Using the information -
- a) Copy everything from "The grotesque images" down to "was a warning." in the passage on attacks against critics in Malta, word for word.
- b) In the passage on attacks against critics in Malta, what did the public inquiry into Daphne Caruana Galizia's assassination conclude about the State?

Text section -
=== Section Start ===

Independent newsrooms are dismissed as partisan actors. Civil society groups are caricatured as political proxies. The objective is clear: if criticism cannot be disproved, discredit the critic.
Language matters. Labels matter. Repetition matters.
When public figures and media platforms reduce critics to enemies, traitors or partisan operatives, they do more than score political points. They contribute to an environment in which harassment becomes normalised and intimidation becomes acceptable.
This is not a uniquely Maltese phenomenon. Across democracies experiencing democratic backsliding, the playbook is strikingly similar: undermine independent institutions, delegitimise the press, personalise criticism and mobilise supporters against perceived opponents.
But Malta should know better because it has already lived through the consequences.
The grotesque images shared online about activist Robert Aquilina this week are not isolated incidents. They are part of a continuum that stretches back years, to the hateful depictions of Daphne Caruana Galizia as a witch, a traitor and a public enemy.

Those images were not harmless satire. They were designed to incite contempt, dehumanise their target and legitimise hostility.
The public inquiry into Daphne Caruana Galizia’s assassination reached a devastating conclusion: the State created a culture of impunity that enabled her murder.
It found that the collapse of standards in public life, combined with the failure of institutions to protect journalists and uphold the rule of law, created the conditions that made her assassination possible.
That finding was not solely about one journalist or one horrific crime. It was a warning.
It warned of the dangers that emerge when those in power tolerate, encourage or exploit campaigns of vilification against critics.
It warned that persistent dehumanisation has consequences. And it warned that democratic institutions become fragile when citizens are taught to see accountability as sabotage.
Yet little suggests that those lessons have been learned. And the Labour Party in government has ensured that the recommendations by the three Judges were never implemented.
Even today, some continue to insist that Caruana Galizia “deserved” what happened to her. Such statements are not merely offensive; they represent a rejection of the inquiry’s findings and a refusal to confront the political culture that made tragedy possible.
More worrying still is the evidence that this behaviour was never solely about Caruana Galizia. It is a modus operandi deployed against anyone who dares to ask difficult questions.
That reality also raises uncomfortable questions for the Opposition.
An effective opposition does not distance itself from independent voices that hold the government to account. It does not allow ruling parties to monopolise narratives or isolate critics. It recognises that civil society, investigative journalism and engaged citizens are not substitutes for political opposition but essential partners in democratic oversight.
Malta needs an Opposition willing to oppose, not merely react.
Above all, it needs to remember that individuals exercising their democratic rights should never be left to stand alone. When journalists, activists and ordinary citizens become isolated targets, they become more vulnerable to intimidation and abuse.
The country has already paid the price for indifference. It cannot afford to make the same mistake again.

=== Section End ===

Data to examine -
=== Section Start ===

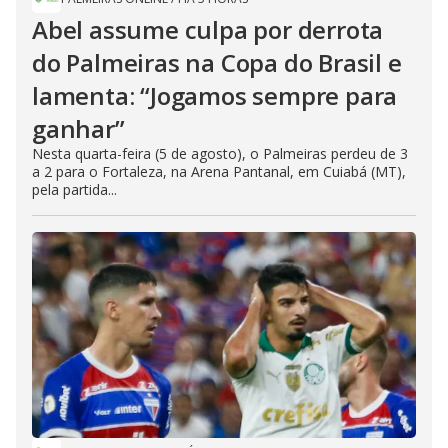
Abel assume culpa por derrota
do Palmeiras na Copa do Brasil e
lamenta: “Jogamos sempre para
ganhar”
Nesta quarta-feira (5 de agosto), o Palmeiras perdeu de 3
a 2 para o Fortaleza, na Arena Pantanal, em Cuiabá (MT),
pela partida...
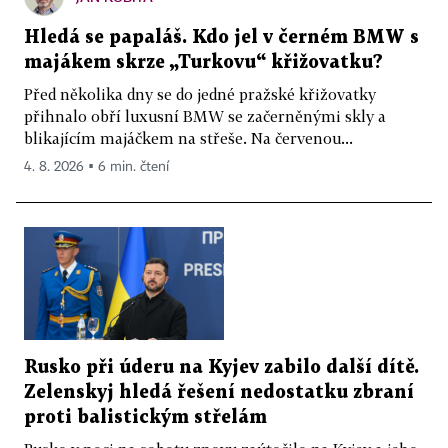
Hledá se papaláš. Kdo jel v černém BMW s
majákem skrze „Turkovu“ křižovatku?
Před několika dny se do jedné pražské křižovatky
přihnalo obří luxusní BMW se začerněnými skly a
blikajícím majáčkem na střeše. Na červenou...
4. 8. 2026 ▪ 6 min. čtení
Rusko při úderu na Kyjev zabilo další dítě.
Zelenskyj hledá řešení nedostatku zbraní
proti balistickým střelám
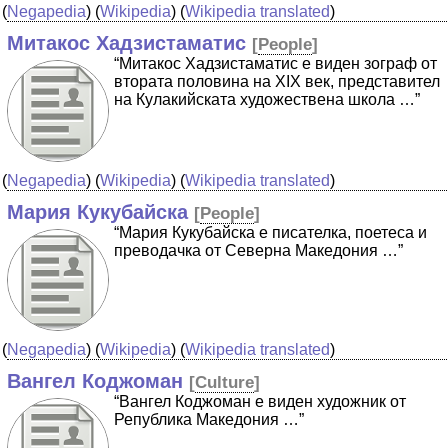
(
Negapedia
) (
Wikipedia
) (
Wikipedia translated
)
Митакос Хадзистаматис
[
People
]
“Митакос Хадзистаматис е виден зограф от
втората половина на XIХ век, представител
на Кулакийската художествена школа …”
(
Negapedia
) (
Wikipedia
) (
Wikipedia translated
)
Мария Кукубайска
[
People
]
“Мария Кукубайска е писателка, поетеса и
преводачка от Северна Македония …”
(
Negapedia
) (
Wikipedia
) (
Wikipedia translated
)
Вангел Коджоман
[
Culture
]
“Вангел Коджоман е виден художник от
Република Македония …”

=== Section End ===

Task responses -
- a)
The grotesque images shared online about activist Robert Aquilina this week are not isolated incidents. They are part of a continuum that stretches back years, to the hateful depictions of Daphne Caruana Galizia as a witch, a traitor and a public enemy.

Those images were not harmless satire. They were designed to incite contempt, dehumanise their target and legitimise hostility.
The public inquiry into Daphne Caruana Galizia’s assassination reached a devastating conclusion: the State created a culture of impunity that enabled her murder.
It found that the collapse of standards in public life, combined with the failure of institutions to protect journalists and uphold the rule of law, created the conditions that made her assassination possible.
That finding was not solely about one journalist or one horrific crime. It was a warning.

- b) It concluded that the State created a culture of impunity that enabled her murder.